Un piano inclinato che anestetizza la società italiana permettendole di evitare di affrontare il nodo di fondo: rompere il patto perverso tra rendita e assistenzialismo, lavorando invece per creare le condizioni collettive perché i cittadini, le imprese, i territori possano effettivamente essere parte dei processi di una globalizzazione sempre più impegnativa. Al di là di ogni ideologia dell’efficienza che, quando affermata in modo unilaterale e classista, costituisce parte del problema.

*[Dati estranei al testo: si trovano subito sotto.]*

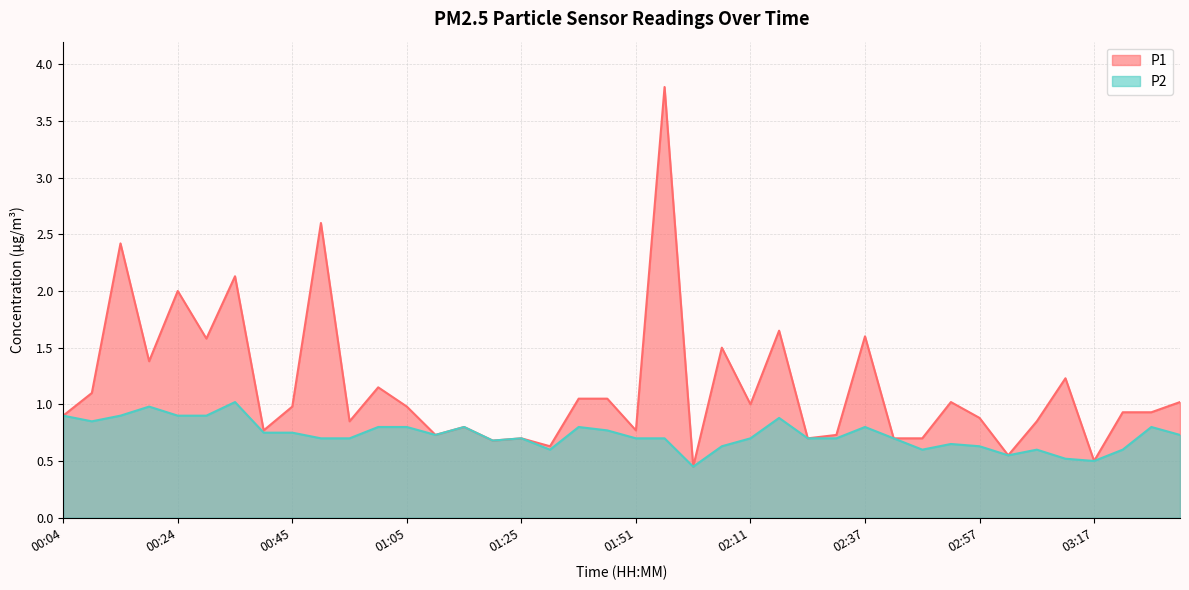

Rank the categories by P1 value from highest to lowest.

01:56, 00:50, 00:14, 00:35, 00:24, 02:16, 02:37, 00:29, 02:06, 00:19, 03:12, 01:00, 00:09, 01:35, 01:40, 02:52, 03:32, 02:11, 00:45, 01:05, 03:22, 03:27, 00:04, 02:57, 00:55, 03:07, 01:15, 00:40, 01:51, 01:10, 02:32, 01:25, 02:21, 02:42, 02:47, 01:20, 01:30, 03:02, 03:17, 02:01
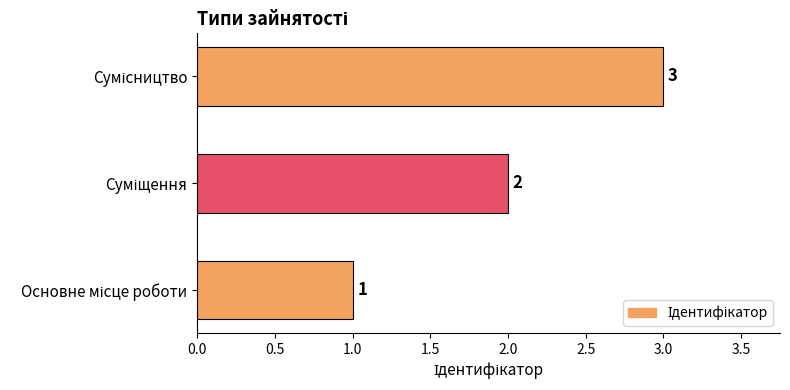

What is the greatest value displayed?

3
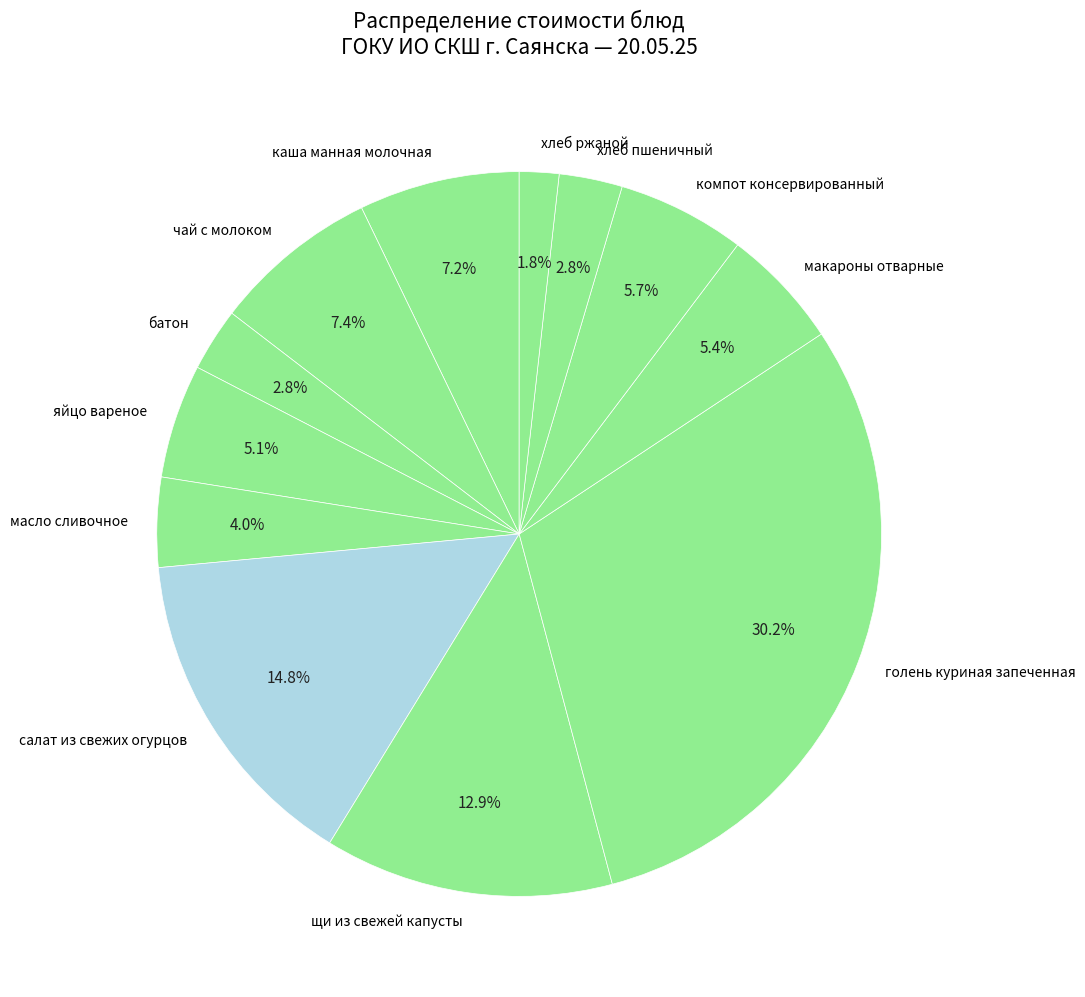

To the nearest percent, what is the average slice percentage?

8%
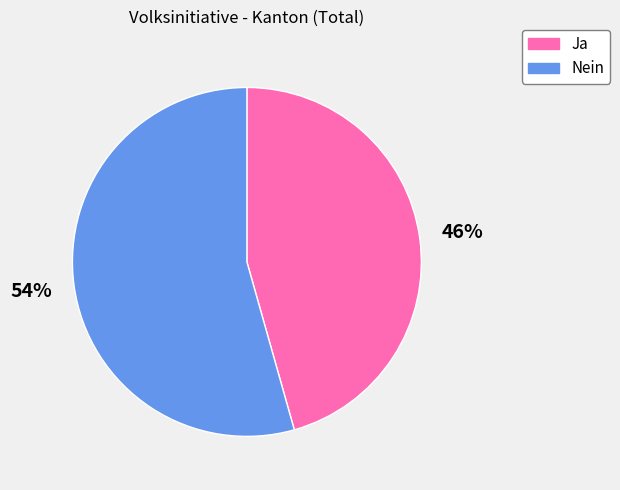

To the nearest percent, what percentage of the pie is Ja?

46%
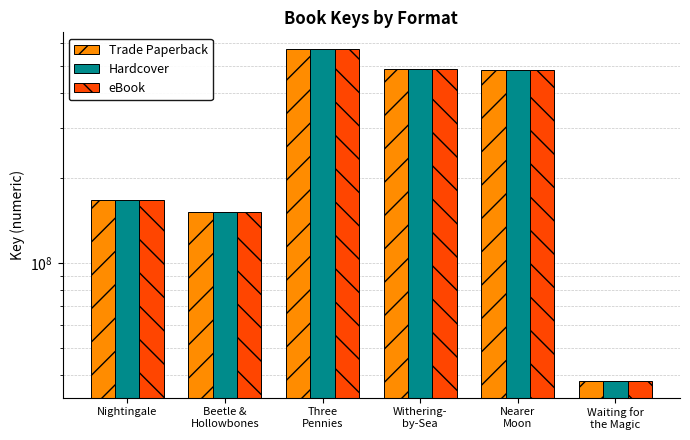

Between Withering-
by-Sea and Waiting for
the Magic, which series saw the biggest shift?

Trade Paperback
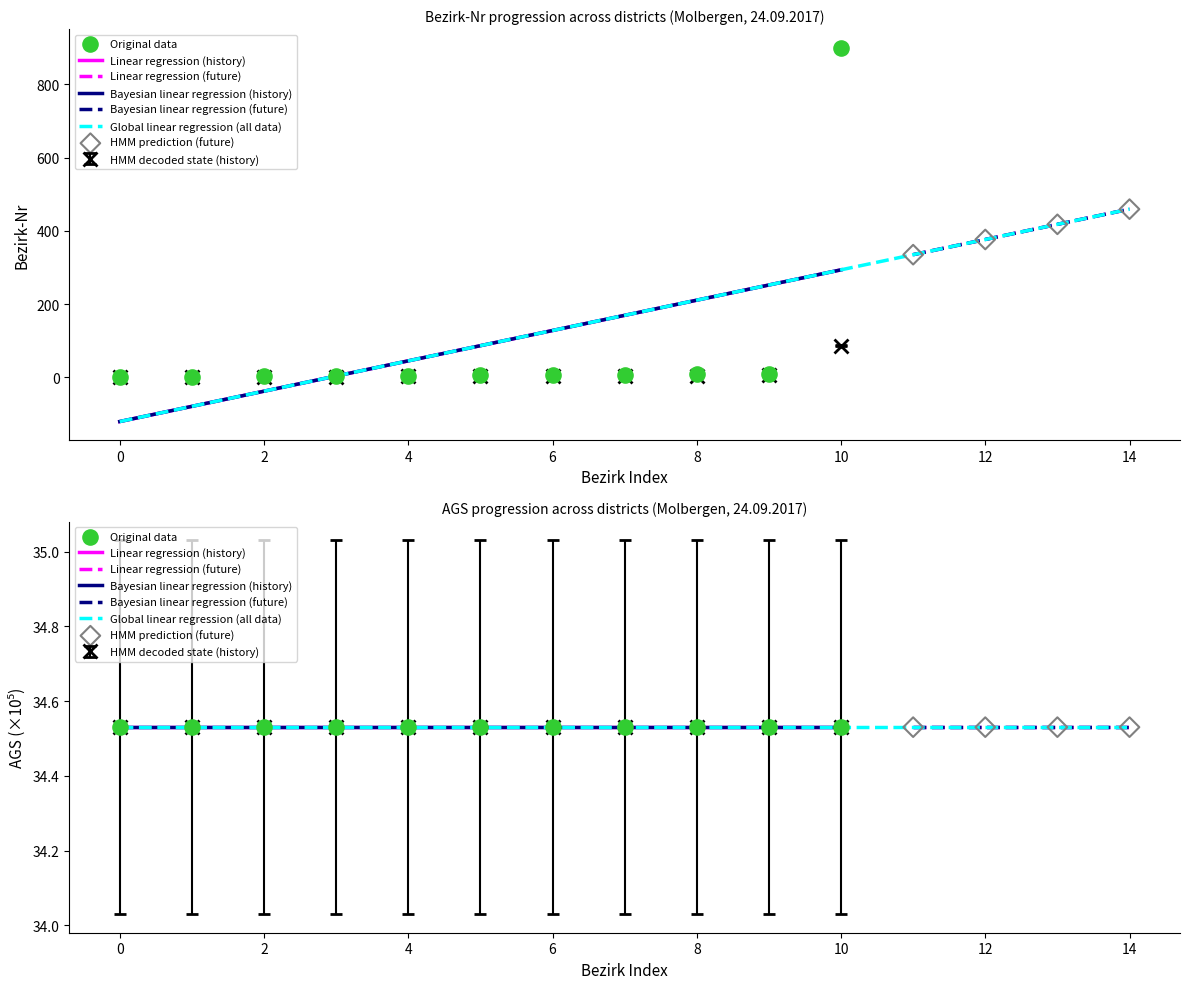

What is the change in value from 002 to 007?

+5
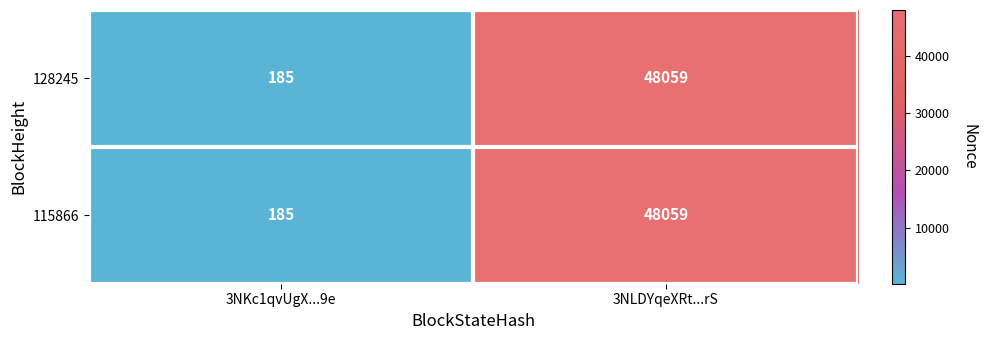

What is the minimum value shown in the chart?

185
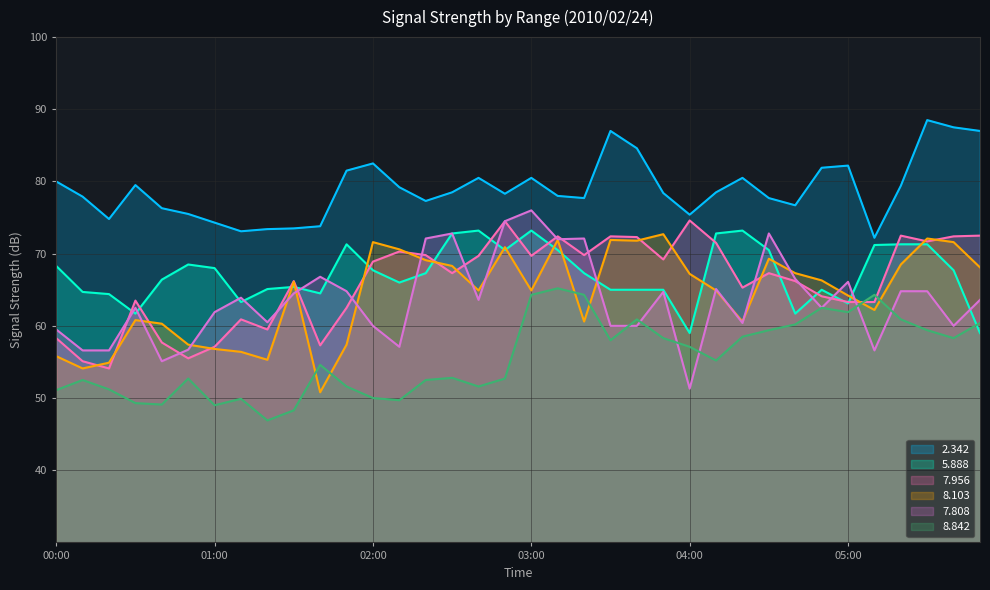

What is the label of the 28th point from the right?

01:20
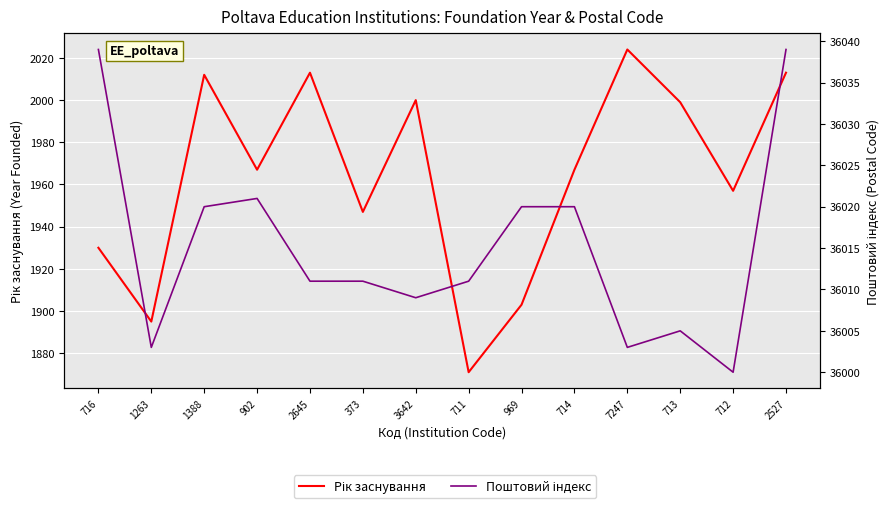

Is this an area chart (filled region under the line)?

No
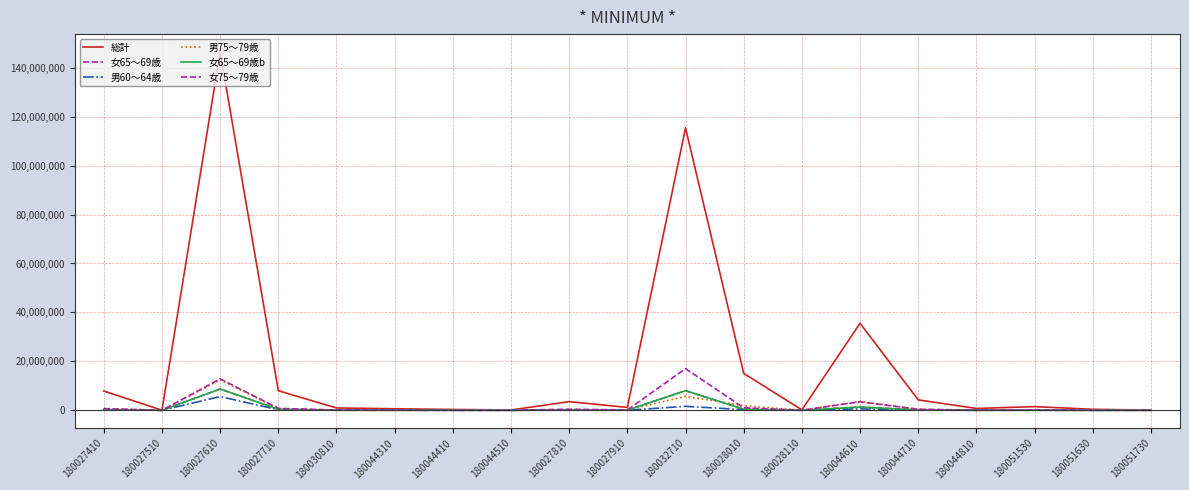

Is it true that 男75～79歳 equals 748248 at 180027410?

True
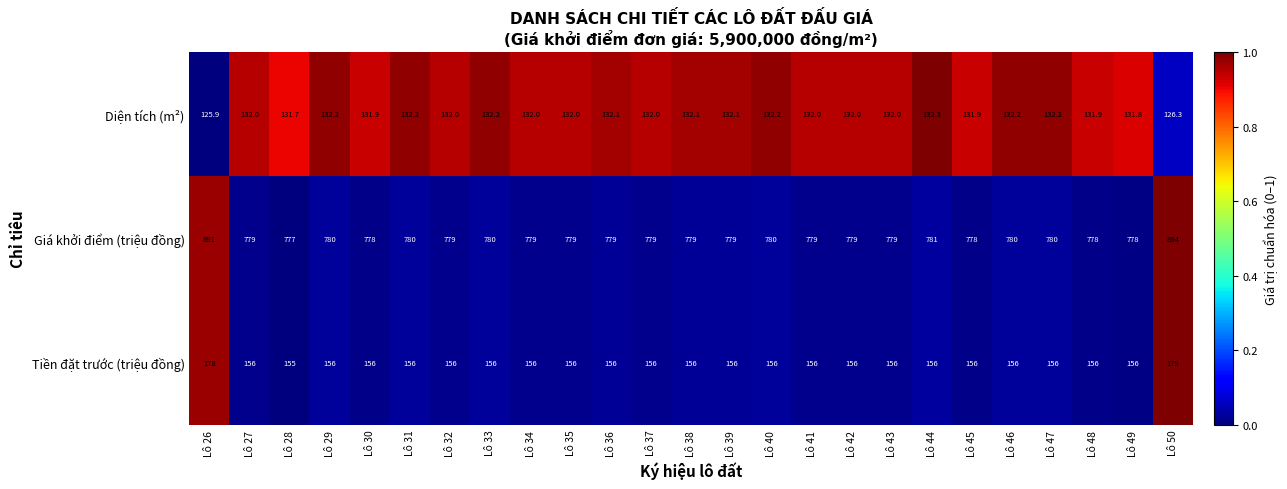

Between Lô 31 and Lô 48, which series saw the biggest shift?

Giá khởi điểm (triệu đồng)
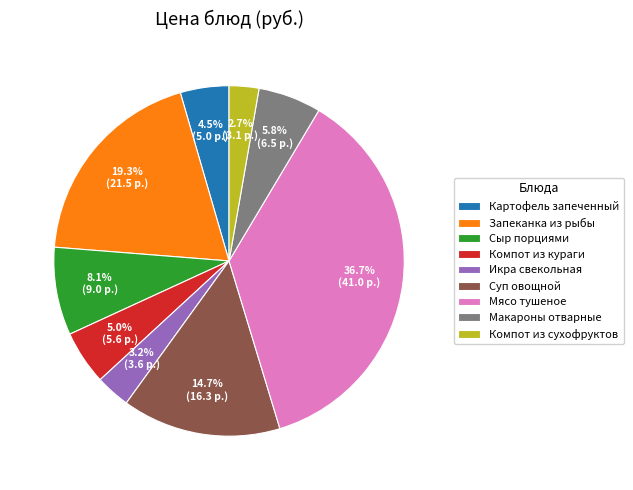

Between Запеканка из рыбы and Картофель запеченный, which is larger?

Запеканка из рыбы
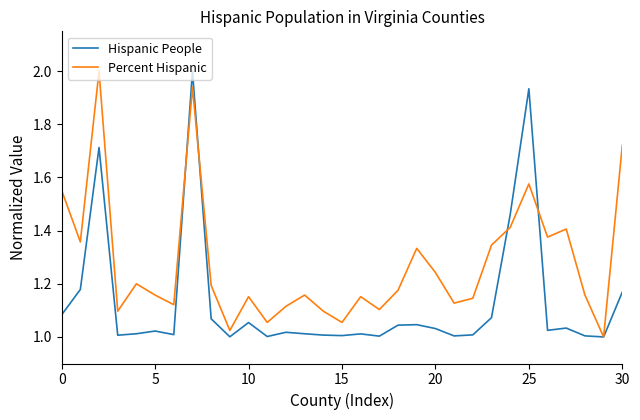

What is the maximum value shown in the chart?

2.0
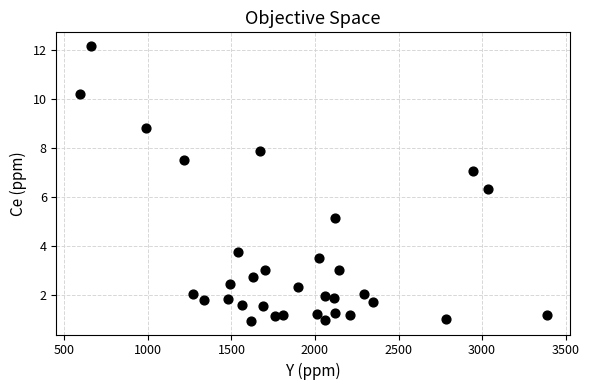

What Y value in the scatter plot is closest to 6?

6.3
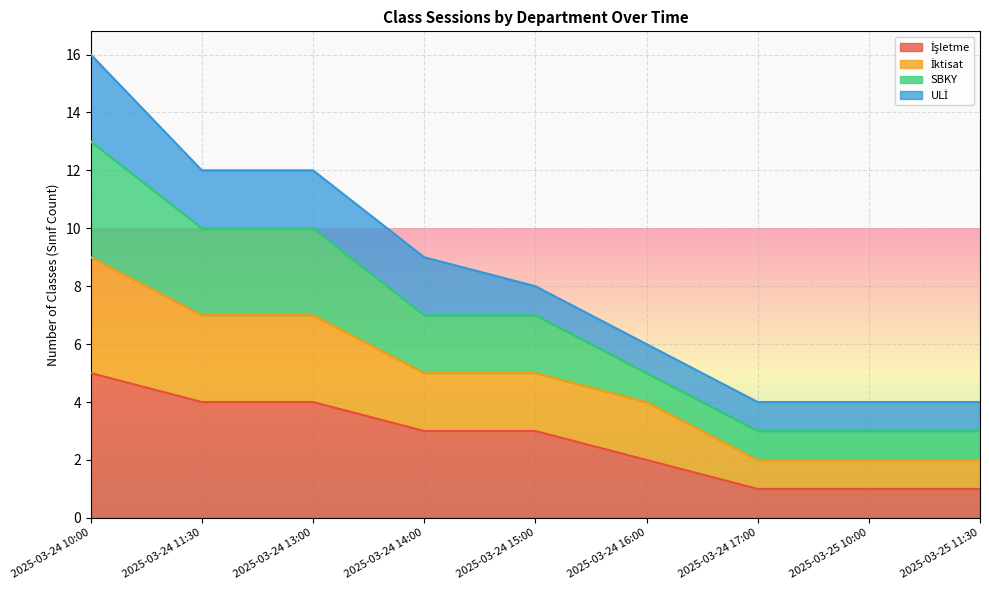

At which category is the sum across all series the highest?

2025-03-24 10:00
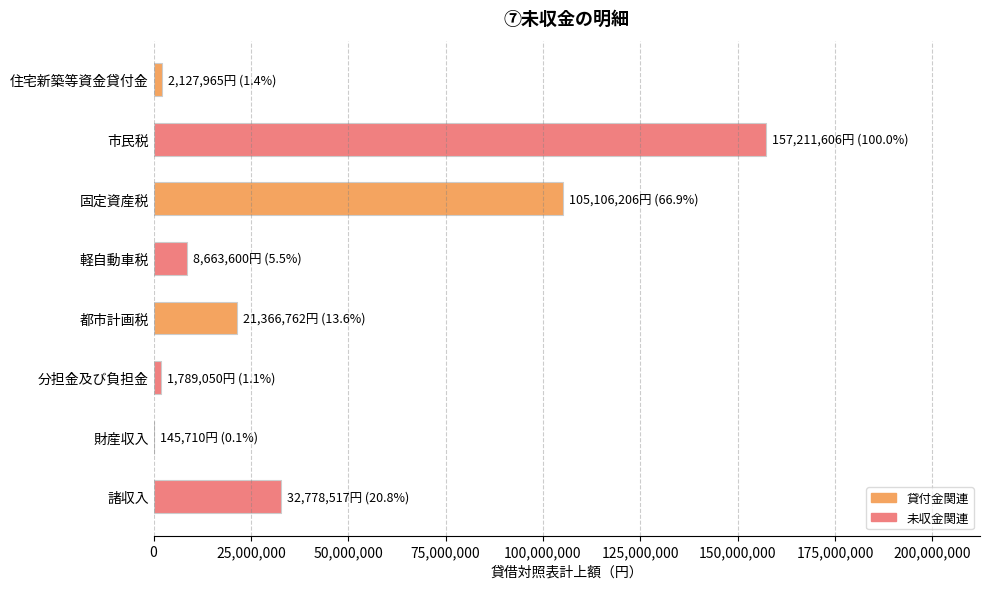

What is the sum of all values?

329189416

La questione del ceto medio non è un tema esclusivamente economico. Ma ha a che fare con il fatto che la sfida dello stare al mondo — in un mondo tempestoso e caotico come quello contemporaneo — si può affrontare solo insieme, condividendo e realizzando progetti volti a creare un equilibrio sensato tra le esigenze dell’efficienza e quelle della qualità della vita, dell’innovazione e della formazione, della sostenibilità e della equità. Mai come in questi anni di forte transizione c’è bisogno di un nuovo progetto collettivo che permetta di superare quel profondo senso di abbandono che continua pericolosamente a circolare in tante parti della nostra società. Che poi significa trovare le forme contemporanee per coniugare le esigenze dell’economia con quelle della democrazia. L’efficienza con la solidarietà. La performance con il senso.
La mancanza di una risposta politica a queste domande riduce il potenziale economico, aumenta la frustrazione sociale, indebolisce le istituzioni democratiche.